DIRECTIVE: From the listing below, pull out all lines with "Über" in them.

AVAILABLE DATA:
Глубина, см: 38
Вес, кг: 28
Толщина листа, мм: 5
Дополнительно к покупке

---

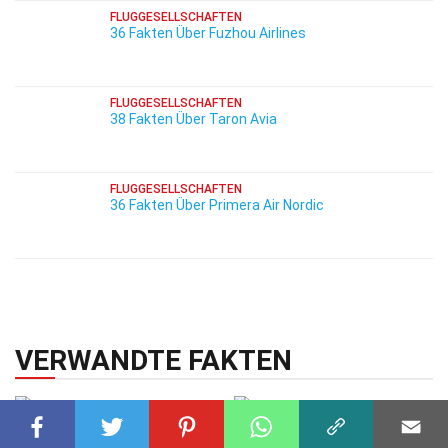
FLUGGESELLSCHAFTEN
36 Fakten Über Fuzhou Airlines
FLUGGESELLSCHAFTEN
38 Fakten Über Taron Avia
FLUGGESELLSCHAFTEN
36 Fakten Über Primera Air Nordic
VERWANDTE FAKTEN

ANSWER BOX:
36 Fakten Über Fuzhou Airlines
38 Fakten Über Taron Avia
36 Fakten Über Primera Air Nordic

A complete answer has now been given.